Until recently, only one longitudinal study reported changes in optic nerve head perfusion over time in humans. In 2005, Martínez et al. published results from a longitudinal trial where they observed 49 patients with high tension POAG over 36 months. In total, 23 eyes had progressed during the study period. The authors identified increased resistivity in the ophthalmic artery and the short posterior ciliary arteries as risk factors for the progression of glaucomatous visual field defects [61]. In 2020, a retrospective, longitudinal study was published, which included 350 eyes of 225 POAG patients. The authors found older age, high pulse rate, and whether the damaged quadrant was superior or temporal to be risk factors for faster perfusion parameter deterioration. When two or more risk factors were obtained, MT decrease preceded RNFLT decrease [62]. This finding indicates that in a subgroup of glaucoma patients, reduced ONH perfusion is part of the pathogenesis.

8. Novel Therapeutic Approaches for the Vascular Aspects of Glaucoma

Currently, there is no established therapy specifically addressing the choroidal or optic nerve head vasculature. Some IOP-lowering agents at least partly act through vasoconstriction in the ciliary body vasculature [63]. One interesting observation, however, hints towards a therapeutic potential for drugs acting on the ocular vasculature: increased oral uptake of dietary NO donors reduced the incidence of parafoveal visual field defects in a large cohort study [64].

Furthermore, the episcleral circulation recently emerged as a therapeutic target of new classes of IOP-lowering drugs as well as new routes of administration of existing drug classes.
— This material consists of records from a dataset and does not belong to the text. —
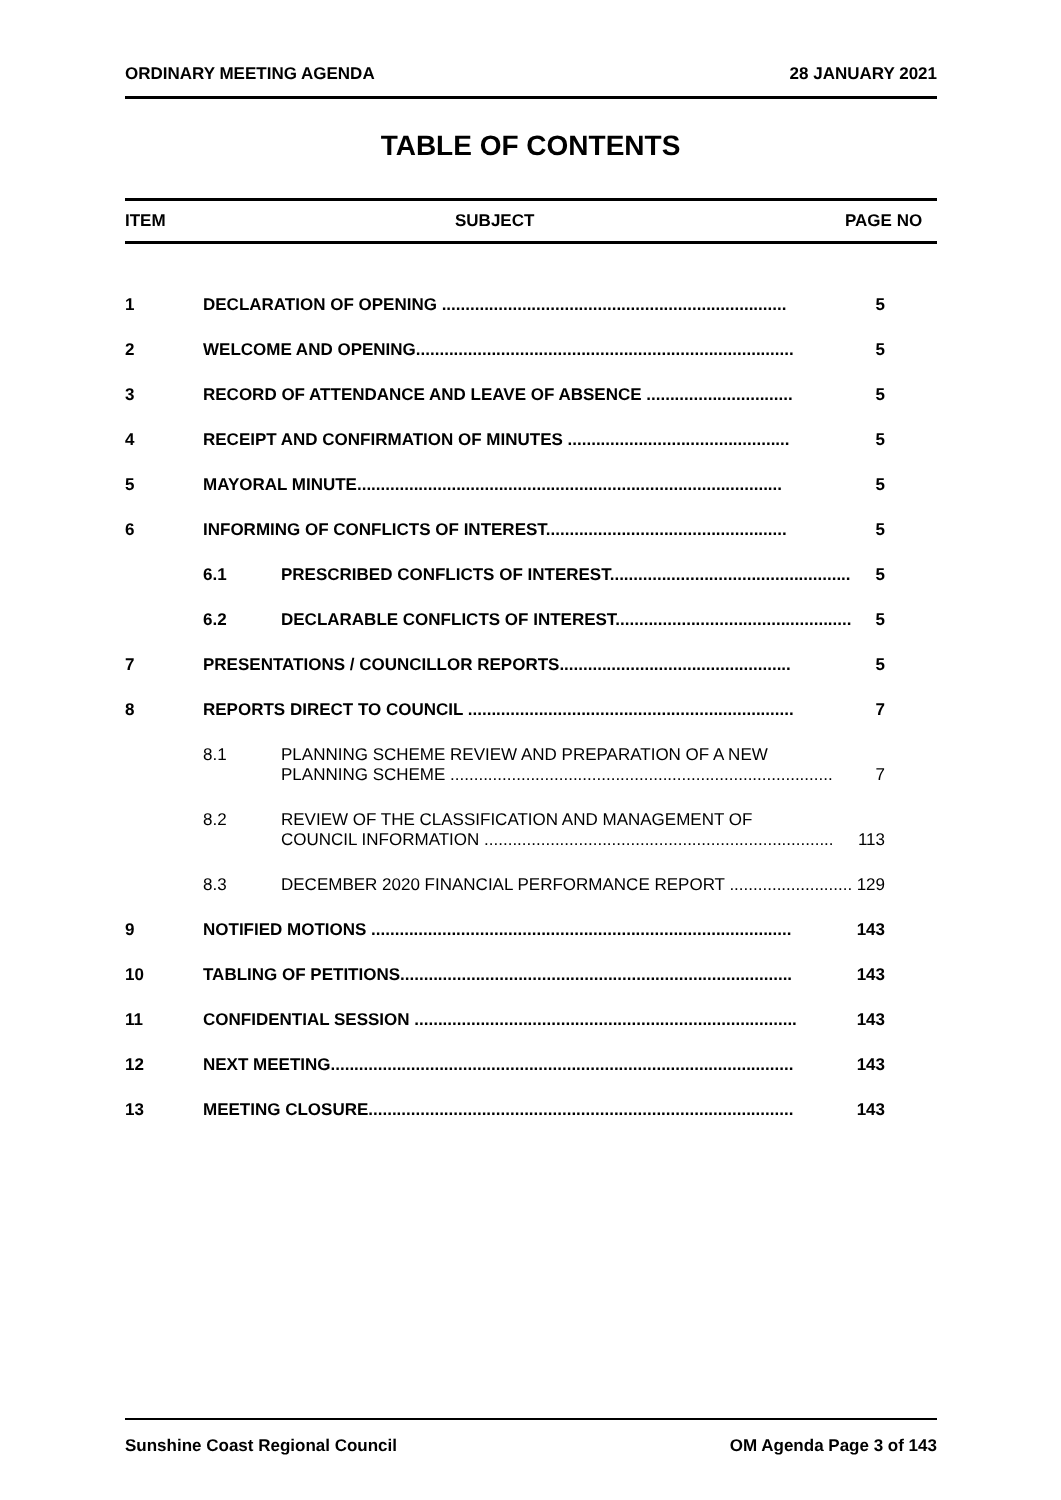ORDINARY MEETING AGENDA 28 JANUARY 2021
TABLE OF CONTENTS
ITEM SUBJECT PAGE NO
1 DECLARATION OF OPENING ......................................................................... 5
2 WELCOME AND OPENING................................................................................ 5
3 RECORD OF ATTENDANCE AND LEAVE OF ABSENCE ............................... 5
4 RECEIPT AND CONFIRMATION OF MINUTES ............................................... 5
5 MAYORAL MINUTE.......................................................................................... 5
6 INFORMING OF CONFLICTS OF INTEREST................................................... 5
6.1 PRESCRIBED CONFLICTS OF INTEREST................................................... 5
6.2 DECLARABLE CONFLICTS OF INTEREST.................................................. 5
7 PRESENTATIONS / COUNCILLOR REPORTS................................................. 5
8 REPORTS DIRECT TO COUNCIL ..................................................................... 7
8.1 PLANNING SCHEME REVIEW AND PREPARATION OF A NEW
PLANNING SCHEME ................................................................................. 7
8.2 REVIEW OF THE CLASSIFICATION AND MANAGEMENT OF
COUNCIL INFORMATION .......................................................................... 113
8.3 DECEMBER 2020 FINANCIAL PERFORMANCE REPORT .......................... 129
9 NOTIFIED MOTIONS ......................................................................................... 143
10 TABLING OF PETITIONS................................................................................... 143
11 CONFIDENTIAL SESSION ................................................................................. 143
12 NEXT MEETING.................................................................................................. 143
13 MEETING CLOSURE.......................................................................................... 143
Sunshine Coast Regional Council OM Agenda Page 3 of 143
Rho-kinase inhibitors are a novel drug class for glaucoma treatment for which FDA approval was received in 2017 [65]. They act at least partly through increasing outflow facility in the conventional (trabecular) pathway [66,67]. Additionally, an EVP-lowering effect has been shown for some Rho-kinase inhibitors in an animal model [68]. The clinical significance of the EVP-lowering effect is not entirely clear, but a combined mechanism is likely, as the magnitude of IOP decrease cannot be explained by either mechanism alone in humans [69].

Another well-established drug class has an effect on the ocular vasculature. Prostaglandin analogs (PGAs) are an established drug class for glaucoma treatment [70], increasing uveoscleral outflow to lower IOP. Recent studies, however, revealed that PGAs show a different dose–response relationship depending on their route of administration (reviewed in [71]). Current data suggest this is due to the opposing effects of prostaglandin analogs on the uveoscleral outflow pathway as well as the episcleral venous pressure [72,73]. While the IOP-lowering effect of topical prostaglandins appears to be limited by the opposing effect of increasing EVP, intracameral prostaglandins seem to dodge this limitation [74]. It is important to note that these observations are based on animal models and need further verification in clinical trials.

In summary, both defining and treating possible vascular glaucoma triggers remain challenging in clinical routine as well as from a scientific point of view. Emerging technologies to measure ocular perfusion (e.g., Doppler OCT or LSFG) in vivo have the potential to further elucidate the role of the ocular perfusion in the pathophysiology of glaucoma. Furthermore, current drug development utilizes obtained knowledge on the ocular vasculature and will likely be available in clinical practice soon.